Bahia – Emportaria publicada em 4 de agosto de 2026, a Superintendência dos Desportos do Estado da Bahia (Sudesb) informou a rejeição das contas referentes ao Termo de Fomento nº 054/2023, assinado com a Federação Bahiana de Basketball (FBB) para a realização do Circuito Baiano de Basquete 3×3. A decisão reconhece dano ao erário no valor de R$ 35.211,45, atualizado até 20 de julho de 2026, fruto de uma Tomada de Contas Especial e de parecer jurídico no âmbito do processo que apurou o acordo.
Resumo dos repasses – O Termo de Fomento previa o repasse total de R$ 805.167 para a FBB. O dinheiro foi liberado em duas parcelas: R$ 405.167 em setembro de 2023 e R$ 400.000 em novembro daquele ano, atingindo o valor total previsto na parceria.
Propósito e alterações no cronograma – O recurso público destinava-se ao Circuito Baiano de Basquete 3×3, com etapas previstas em Salvador, Lauro de Freitas e Feira de Santana. Durante a execução, o cronograma sofreu alterações não comunicadas oficialmente à Sudesb em tempo hábil.
Avaliação de desempenho e irregularidades – O relatório de monitoramento de 2024, elaborado pela Sudesb, registrou quatro etapas entre setembro de 2023 e abril de 2024, em Salvador e Lauro de Freitas, envolvendo 508 atletas e 187 jogos, nas categorias Sub-16, Sub-18, Sub-23 e adulto, no masculino e feminino. Embora o documento tenha apontado cumprimento das metas esportivas, houve ressalva por mudança de local não informada tempestivamente. Naquele estágio, a análise financeira ainda estava pendente pela Sudesb; a apuração posterior resultou nas irregularidades declaradas na Portaria 053/2026.
Resumo jornalístico: Sudesb determina a manutenção do registro de inadimplência da Federação Bahiana de Basketball até a regularização integral da situação. Também decide pela continuidade do Processo de Reparação de Danos ao Erário e pelo encaminhamento da Tomada de Contas Especial ao TCE-BA. Em atualização publicada, a Portaria nº 052/2026 designa Carla Josefa Hanhoerster Silva para conduzir o reparo, com objetivo de identificar responsáveis, estabelecer nexo de causalidade, atualizar o débito e buscar o ressarcimento integral.
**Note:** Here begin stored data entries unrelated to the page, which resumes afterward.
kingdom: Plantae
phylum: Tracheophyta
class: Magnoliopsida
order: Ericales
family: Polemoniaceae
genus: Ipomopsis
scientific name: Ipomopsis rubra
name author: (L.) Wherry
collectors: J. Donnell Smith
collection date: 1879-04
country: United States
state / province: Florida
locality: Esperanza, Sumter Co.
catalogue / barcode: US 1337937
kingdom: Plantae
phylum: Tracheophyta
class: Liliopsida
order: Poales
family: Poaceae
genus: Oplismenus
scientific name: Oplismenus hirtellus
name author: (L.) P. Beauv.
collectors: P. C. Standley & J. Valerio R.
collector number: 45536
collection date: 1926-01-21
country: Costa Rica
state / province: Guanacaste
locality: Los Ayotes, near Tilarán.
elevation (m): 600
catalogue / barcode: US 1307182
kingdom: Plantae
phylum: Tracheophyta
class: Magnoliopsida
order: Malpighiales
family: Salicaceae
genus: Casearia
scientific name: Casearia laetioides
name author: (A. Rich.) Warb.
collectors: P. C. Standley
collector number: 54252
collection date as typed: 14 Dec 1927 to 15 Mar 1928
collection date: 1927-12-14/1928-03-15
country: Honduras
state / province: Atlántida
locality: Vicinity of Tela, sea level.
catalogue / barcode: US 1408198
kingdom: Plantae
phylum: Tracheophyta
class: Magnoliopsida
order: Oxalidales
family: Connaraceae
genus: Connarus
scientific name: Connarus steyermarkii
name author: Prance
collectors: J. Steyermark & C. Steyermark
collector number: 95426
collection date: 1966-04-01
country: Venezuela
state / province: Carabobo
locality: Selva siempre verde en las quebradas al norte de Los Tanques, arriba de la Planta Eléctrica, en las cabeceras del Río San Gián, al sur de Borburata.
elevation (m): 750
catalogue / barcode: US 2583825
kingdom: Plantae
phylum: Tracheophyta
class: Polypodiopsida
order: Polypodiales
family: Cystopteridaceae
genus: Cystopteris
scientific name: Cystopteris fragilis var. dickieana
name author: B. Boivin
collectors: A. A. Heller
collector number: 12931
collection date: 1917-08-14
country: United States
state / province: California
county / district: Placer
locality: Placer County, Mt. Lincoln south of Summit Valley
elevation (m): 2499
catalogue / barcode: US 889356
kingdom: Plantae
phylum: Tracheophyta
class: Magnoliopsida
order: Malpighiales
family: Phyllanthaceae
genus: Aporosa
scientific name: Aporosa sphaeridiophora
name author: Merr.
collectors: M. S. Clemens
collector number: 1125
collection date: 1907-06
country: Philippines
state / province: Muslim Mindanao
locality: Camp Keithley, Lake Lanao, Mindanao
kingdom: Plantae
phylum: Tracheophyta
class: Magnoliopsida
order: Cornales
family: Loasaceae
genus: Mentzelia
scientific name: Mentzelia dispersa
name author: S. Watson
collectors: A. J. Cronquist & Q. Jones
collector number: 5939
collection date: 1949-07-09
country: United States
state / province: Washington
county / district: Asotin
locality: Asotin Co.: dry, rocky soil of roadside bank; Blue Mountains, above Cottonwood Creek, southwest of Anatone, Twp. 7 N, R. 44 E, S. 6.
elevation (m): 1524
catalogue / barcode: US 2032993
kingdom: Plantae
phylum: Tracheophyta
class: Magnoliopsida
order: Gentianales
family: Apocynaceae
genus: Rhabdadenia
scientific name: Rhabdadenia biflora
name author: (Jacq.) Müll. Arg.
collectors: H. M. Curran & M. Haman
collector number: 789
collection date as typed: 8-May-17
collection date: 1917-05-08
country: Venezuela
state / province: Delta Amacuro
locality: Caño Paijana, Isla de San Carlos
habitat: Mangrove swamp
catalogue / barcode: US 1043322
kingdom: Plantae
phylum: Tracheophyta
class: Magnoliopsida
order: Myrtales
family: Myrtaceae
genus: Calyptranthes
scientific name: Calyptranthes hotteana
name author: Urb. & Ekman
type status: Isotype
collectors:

A portaria que rejeita as contas não define ainda quem será responsabilizado, definindo-se esse ponto na próxima etapa.
Bahia, Brasil — Em decisão divulgada pela Sudesb, a superintendência determinou a manutenção do registro de inadimplência da Federação Bahiana de Basketball até que a situação seja regularizada de forma integral, mantendo o escrutínio sobre os débitos existentes. Além disso, a autarquia ordenou a continuidade do Processo de Reparação de Danos ao Erário e o encaminhamento da Tomada de Contas Especial ao Tribunal de Contas do Estado da Bahia (TCE-BA).
Portaria 052/2026 — Em outra medida publicada pela Sudesb, a Portaria nº 052/2026 designa a servidora Carla Josefa Hanhoerster Silva para conduzir o processo de reparação, segundo o órgão.
O procedimento deverá, entre outras providências, individualizar os responsáveis, estabelecer o nexo de causalidade entre as condutas apuradas e o prejuízo, atualizar o débito e adotar as medidas administrativas necessárias para buscar o ressarcimento integral.
No momento, a portaria que rejeita as contas não especifica quem será pessoalmente responsabilizado pela dano, cabendo essa definição à próxima etapa do processo administrativo determinada pela Sudesb.
Assinado em 2023, o Termo de Fomento nº 054 previa que a FBB deveria prestar contas dos recursos recebidos, manter a documentação comprobatória das despesas e administrar os valores públicos segundo princípios de legalidade, economicidade, eficiência e transparência. O documento também previa acompanhamento e fiscalização pela Sudesb, além de estabelecer que os recursos deveriam ser movimentados em conta bancária específica e utilizados exclusivamente para a execução do objeto da parceria.